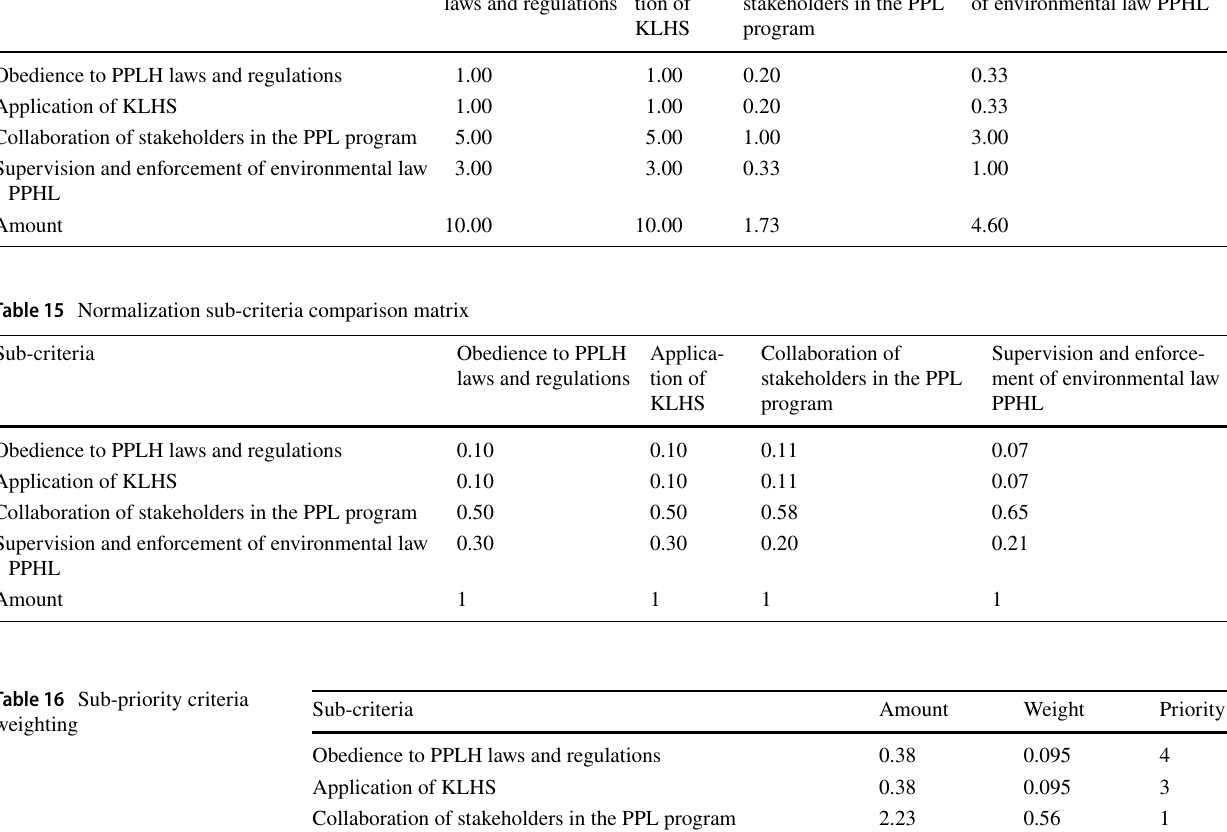
Table 14 Matrix comparison of sub-criteria Sub-criteria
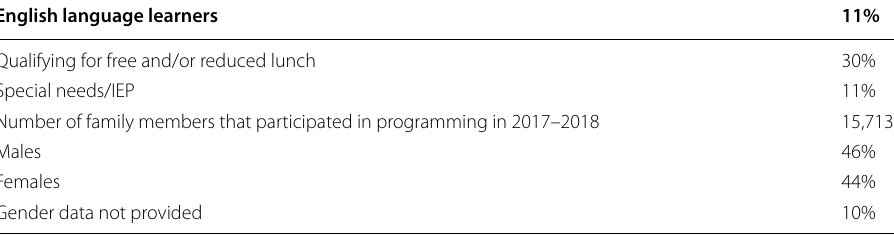
Table 2 Other student characteristics for ALL students served by 21st CCLC in Idaho ( n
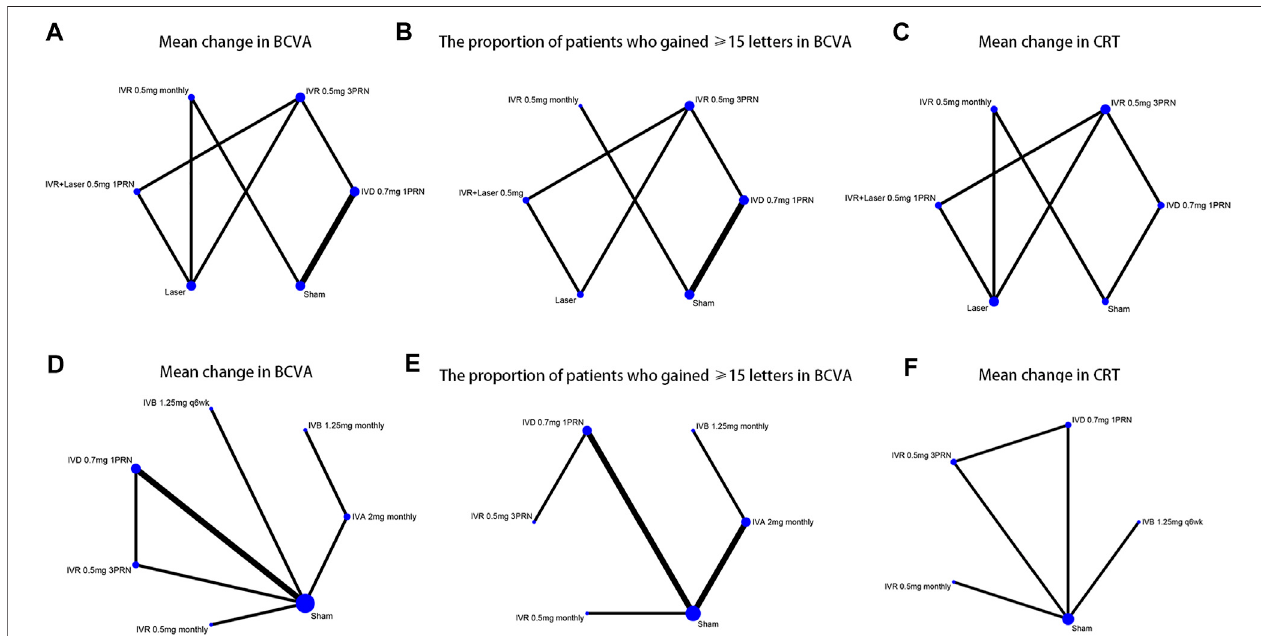
FIGURE 1 | Network ofthe comparisons for the Bayesian network meta-analysis (A – C) The ef fi cacy outcomes of macular edema secondary tobranch retinal vein occlusion (D – F) The ef fi cacy outcomes of macular edema secondary to central retinal vein occlusion.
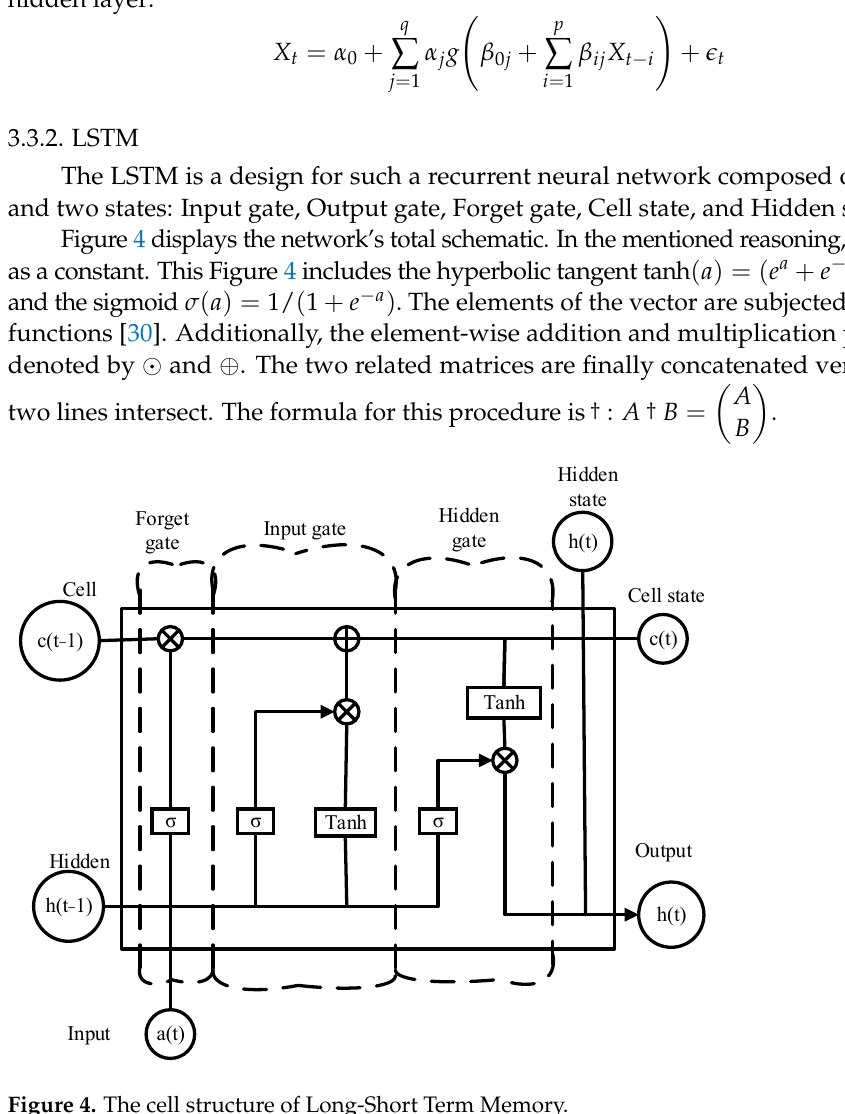
Figure 3. Multi-layer perceptron network graph layer.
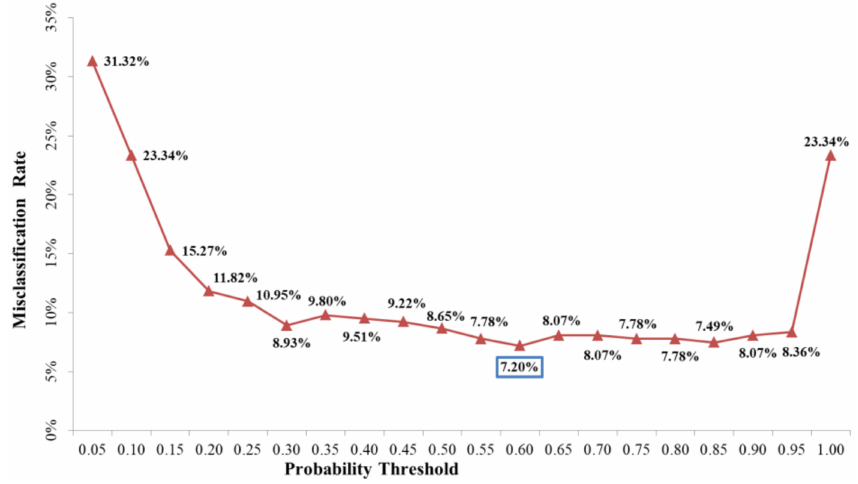
Figure 5. Misclassification rate vs the probability thresholds of composite heavy metal pollution risk.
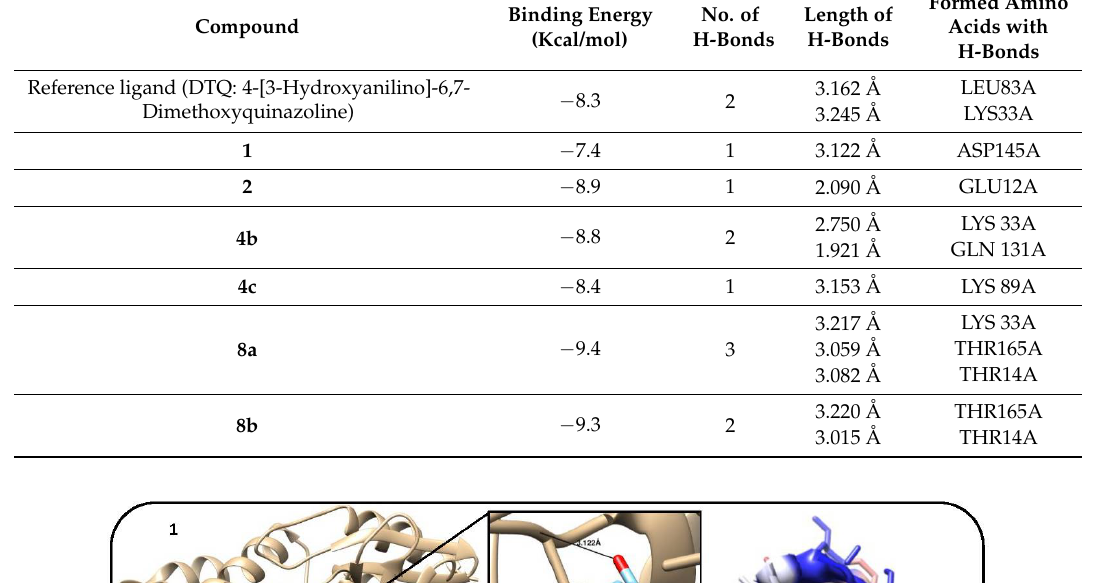
Table 2. The results of molecular docking of best conformer with 1di8 receptor. Compound Binding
----
• **EXERCISE BRIEF**: Retype each line of the listing above word for word. Exclude the pictures.

• **EXPECTED OUTPUT**:
Table 14 Matrix comparison of sub-criteria Sub-criteria
Table 2 Other student characteristics for ALL students served by 21st CCLC in Idaho ( n
FIGURE 1 | Network ofthe comparisons for the Bayesian network meta-analysis (A – C) The ef fi cacy outcomes of macular edema secondary tobranch retinal vein occlusion (D – F) The ef fi cacy outcomes of macular edema secondary to central retinal vein occlusion.
Figure 3. Multi-layer perceptron network graph layer.
Figure 5. Misclassification rate vs the probability thresholds of composite heavy metal pollution risk.
Table 2. The results of molecular docking of best conformer with 1di8 receptor. Compound Binding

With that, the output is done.